Maybe the reason that scientists are having a hard time creating artificial intelligence, Scott Adams suggests, is because human intelligence is an illusion:
You can’t duplicate something that doesn’t exist in the first place. I’m not saying that as a joke. Most of what we regard as human intelligence is an illusion.
I will hedge my claim a little bit and say human intelligence is mostly an illusion because math skills are real, for example. But a computer can do math. Language skills are real too, but a computer can understand words and sentence structure. In fact, all of the parts of intelligence that are real have probably already been duplicated by computers.
So what parts of intelligence are computers failing to duplicate? Answer: The parts that only LOOK like intelligence to humans but are in fact just illusions.

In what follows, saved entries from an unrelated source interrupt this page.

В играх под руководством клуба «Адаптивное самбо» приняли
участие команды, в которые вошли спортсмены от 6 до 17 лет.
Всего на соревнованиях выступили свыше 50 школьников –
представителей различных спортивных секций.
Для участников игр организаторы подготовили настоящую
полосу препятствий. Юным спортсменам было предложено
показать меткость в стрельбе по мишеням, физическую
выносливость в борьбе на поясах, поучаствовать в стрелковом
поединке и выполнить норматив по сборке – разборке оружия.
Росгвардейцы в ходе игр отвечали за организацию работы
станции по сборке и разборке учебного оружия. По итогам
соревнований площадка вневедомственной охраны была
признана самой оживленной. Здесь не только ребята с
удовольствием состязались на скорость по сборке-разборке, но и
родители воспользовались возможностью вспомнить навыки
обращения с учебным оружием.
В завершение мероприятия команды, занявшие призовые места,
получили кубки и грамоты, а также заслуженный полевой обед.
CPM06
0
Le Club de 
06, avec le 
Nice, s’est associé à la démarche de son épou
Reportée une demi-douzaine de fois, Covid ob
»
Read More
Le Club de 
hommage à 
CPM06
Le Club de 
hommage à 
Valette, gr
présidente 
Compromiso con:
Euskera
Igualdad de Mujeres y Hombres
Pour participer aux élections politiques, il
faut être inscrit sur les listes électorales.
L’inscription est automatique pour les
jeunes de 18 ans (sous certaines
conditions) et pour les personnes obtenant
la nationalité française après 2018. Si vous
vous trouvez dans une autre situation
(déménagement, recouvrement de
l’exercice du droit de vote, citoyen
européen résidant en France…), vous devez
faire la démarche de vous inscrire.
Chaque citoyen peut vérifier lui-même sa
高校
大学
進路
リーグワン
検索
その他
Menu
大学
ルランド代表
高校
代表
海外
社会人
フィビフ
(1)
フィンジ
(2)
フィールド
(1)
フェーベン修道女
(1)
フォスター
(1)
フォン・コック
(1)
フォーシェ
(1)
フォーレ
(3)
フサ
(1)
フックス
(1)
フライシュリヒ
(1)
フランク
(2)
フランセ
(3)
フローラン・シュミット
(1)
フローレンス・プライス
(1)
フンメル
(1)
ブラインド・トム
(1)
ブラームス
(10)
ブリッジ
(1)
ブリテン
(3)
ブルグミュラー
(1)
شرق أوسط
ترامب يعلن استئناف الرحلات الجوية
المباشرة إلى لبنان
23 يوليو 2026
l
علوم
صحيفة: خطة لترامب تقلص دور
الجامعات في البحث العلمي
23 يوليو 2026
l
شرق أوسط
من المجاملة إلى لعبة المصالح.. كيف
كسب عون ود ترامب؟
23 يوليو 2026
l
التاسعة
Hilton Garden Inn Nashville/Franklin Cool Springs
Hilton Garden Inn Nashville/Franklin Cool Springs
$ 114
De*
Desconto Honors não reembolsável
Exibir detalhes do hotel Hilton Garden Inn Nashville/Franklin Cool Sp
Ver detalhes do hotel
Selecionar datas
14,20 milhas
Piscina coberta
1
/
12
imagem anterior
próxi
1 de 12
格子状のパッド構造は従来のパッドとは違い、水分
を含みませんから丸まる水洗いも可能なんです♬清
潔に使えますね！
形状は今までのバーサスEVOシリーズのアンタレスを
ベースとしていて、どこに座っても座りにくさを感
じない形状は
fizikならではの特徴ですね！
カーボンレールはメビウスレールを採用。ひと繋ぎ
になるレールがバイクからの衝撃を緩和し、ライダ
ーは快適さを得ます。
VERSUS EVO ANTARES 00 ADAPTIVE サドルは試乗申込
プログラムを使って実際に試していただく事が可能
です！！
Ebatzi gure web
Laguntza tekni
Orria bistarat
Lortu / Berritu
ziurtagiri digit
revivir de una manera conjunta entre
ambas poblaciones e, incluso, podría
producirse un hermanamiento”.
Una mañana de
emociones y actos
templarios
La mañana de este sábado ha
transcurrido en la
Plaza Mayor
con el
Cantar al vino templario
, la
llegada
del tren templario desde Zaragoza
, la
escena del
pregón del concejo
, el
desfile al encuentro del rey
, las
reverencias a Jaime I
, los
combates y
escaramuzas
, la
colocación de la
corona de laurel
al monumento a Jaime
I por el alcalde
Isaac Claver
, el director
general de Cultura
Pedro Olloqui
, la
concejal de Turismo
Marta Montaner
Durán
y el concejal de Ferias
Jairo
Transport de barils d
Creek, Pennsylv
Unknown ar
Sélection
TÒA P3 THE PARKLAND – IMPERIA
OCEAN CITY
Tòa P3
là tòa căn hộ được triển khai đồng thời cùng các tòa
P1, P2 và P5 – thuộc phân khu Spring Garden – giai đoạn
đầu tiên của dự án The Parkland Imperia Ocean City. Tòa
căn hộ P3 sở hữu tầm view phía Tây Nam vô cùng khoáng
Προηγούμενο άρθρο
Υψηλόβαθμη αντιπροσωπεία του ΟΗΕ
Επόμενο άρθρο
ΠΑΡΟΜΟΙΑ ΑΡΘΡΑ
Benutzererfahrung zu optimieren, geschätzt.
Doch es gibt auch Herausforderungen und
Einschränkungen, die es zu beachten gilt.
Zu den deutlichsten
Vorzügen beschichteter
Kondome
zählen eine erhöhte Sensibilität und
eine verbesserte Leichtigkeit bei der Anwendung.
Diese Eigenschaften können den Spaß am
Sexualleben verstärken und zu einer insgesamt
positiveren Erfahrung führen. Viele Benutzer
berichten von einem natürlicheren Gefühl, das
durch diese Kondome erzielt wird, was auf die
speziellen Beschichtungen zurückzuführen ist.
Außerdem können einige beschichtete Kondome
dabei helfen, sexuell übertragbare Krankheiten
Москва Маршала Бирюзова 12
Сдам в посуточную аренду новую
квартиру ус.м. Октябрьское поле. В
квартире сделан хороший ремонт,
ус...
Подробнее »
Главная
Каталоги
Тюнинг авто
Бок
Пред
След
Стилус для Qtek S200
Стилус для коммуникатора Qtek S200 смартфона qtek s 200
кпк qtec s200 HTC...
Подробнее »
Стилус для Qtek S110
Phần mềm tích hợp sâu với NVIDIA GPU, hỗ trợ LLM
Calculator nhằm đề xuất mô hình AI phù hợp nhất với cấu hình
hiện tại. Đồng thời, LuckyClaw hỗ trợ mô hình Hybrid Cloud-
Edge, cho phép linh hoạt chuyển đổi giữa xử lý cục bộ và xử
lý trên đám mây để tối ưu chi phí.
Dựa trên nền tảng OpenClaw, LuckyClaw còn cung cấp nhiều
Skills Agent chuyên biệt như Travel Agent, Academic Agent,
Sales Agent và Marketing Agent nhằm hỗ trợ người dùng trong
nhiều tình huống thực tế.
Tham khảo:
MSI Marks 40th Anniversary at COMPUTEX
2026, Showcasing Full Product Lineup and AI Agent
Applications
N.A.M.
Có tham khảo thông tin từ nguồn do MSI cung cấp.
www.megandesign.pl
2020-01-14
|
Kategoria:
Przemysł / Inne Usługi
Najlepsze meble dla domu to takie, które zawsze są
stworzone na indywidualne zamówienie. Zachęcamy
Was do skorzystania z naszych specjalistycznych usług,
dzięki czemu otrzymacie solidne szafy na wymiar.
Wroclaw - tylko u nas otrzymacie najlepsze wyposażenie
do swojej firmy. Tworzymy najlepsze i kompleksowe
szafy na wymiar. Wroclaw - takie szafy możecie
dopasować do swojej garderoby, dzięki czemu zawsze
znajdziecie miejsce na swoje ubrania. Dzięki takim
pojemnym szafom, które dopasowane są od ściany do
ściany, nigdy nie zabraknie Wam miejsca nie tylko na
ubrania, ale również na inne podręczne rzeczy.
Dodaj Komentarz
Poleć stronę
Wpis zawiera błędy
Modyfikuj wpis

For example, science knows that we make decisions before the rational parts of our brains activate. So if you make a computer that thinks first and then decides, you haven’t duplicated human intelligence. If you want your computer to think like people it has to start with an irrational set of biases, make decisions based on those irrational biases then rationalize it after the fact in ways that observers think are stupid. But no one would build such a useless computer, or even try.
I laughed about the recent reports of a computer that passed the Turing test by pretending to be a teenager that was such an airhead jerk that he never answered questions directly. That fooled at least some of the observers into thinking a real teen was behind the curtain instead of a computer. In other words, the researchers duplicated human “intelligence” by making the computer a non-responsive idiot. Nailed it!